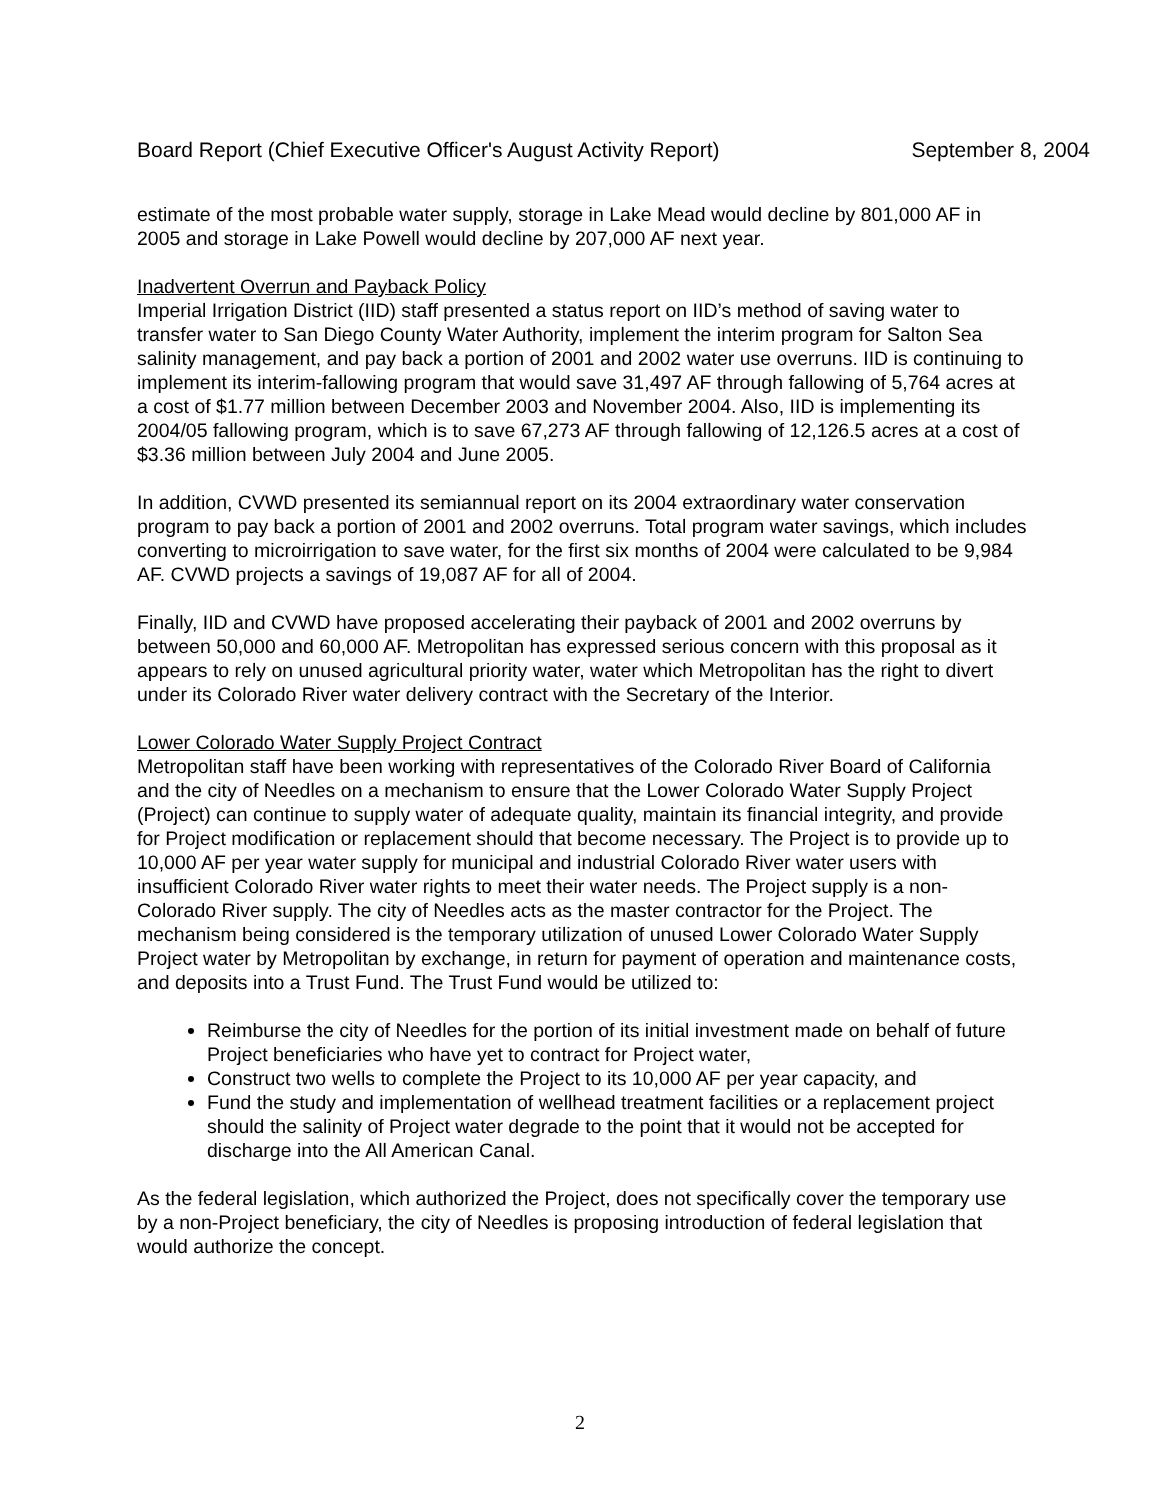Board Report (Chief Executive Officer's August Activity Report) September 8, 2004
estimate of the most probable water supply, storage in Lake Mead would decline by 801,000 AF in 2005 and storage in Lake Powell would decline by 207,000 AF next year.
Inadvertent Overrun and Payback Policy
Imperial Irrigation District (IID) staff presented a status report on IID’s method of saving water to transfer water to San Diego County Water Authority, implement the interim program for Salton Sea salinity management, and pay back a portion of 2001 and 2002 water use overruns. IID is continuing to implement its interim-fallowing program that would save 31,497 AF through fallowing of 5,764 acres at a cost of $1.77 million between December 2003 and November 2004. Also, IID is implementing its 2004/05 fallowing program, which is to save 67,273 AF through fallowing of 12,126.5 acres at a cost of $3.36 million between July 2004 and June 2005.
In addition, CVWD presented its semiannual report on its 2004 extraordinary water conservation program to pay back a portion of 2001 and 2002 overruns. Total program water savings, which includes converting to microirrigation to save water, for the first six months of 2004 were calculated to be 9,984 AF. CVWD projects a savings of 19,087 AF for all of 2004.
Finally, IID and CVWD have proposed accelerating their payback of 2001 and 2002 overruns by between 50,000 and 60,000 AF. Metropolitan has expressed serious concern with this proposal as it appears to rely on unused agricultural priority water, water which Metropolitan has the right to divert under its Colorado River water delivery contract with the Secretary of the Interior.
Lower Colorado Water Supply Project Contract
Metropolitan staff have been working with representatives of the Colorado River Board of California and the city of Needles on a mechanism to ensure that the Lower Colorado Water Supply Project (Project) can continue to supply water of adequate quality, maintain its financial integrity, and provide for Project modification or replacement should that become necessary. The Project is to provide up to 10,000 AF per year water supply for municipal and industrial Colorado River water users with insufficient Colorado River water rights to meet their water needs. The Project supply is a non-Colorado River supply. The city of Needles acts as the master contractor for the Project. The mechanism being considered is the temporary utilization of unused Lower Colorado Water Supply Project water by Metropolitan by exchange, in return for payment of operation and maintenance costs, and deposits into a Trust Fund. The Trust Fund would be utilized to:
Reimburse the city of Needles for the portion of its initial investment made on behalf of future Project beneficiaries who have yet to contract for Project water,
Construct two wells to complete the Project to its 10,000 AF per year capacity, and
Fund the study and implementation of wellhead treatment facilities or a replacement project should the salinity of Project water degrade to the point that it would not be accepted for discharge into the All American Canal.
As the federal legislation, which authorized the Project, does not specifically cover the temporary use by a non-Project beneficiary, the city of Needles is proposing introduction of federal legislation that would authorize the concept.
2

> Task brief
Copy nothing except the lines from the one holding "Reimburse the city" through the last line of the data above, and return them exactly.

> Response area
Reimburse the city of Needles for the portion of its initial investment made on behalf of future Project beneficiaries who have yet to contract for Project water,
Construct two wells to complete the Project to its 10,000 AF per year capacity, and
Fund the study and implementation of wellhead treatment facilities or a replacement project should the salinity of Project water degrade to the point that it would not be accepted for discharge into the All American Canal.
As the federal legislation, which authorized the Project, does not specifically cover the temporary use by a non-Project beneficiary, the city of Needles is proposing introduction of federal legislation that would authorize the concept.
2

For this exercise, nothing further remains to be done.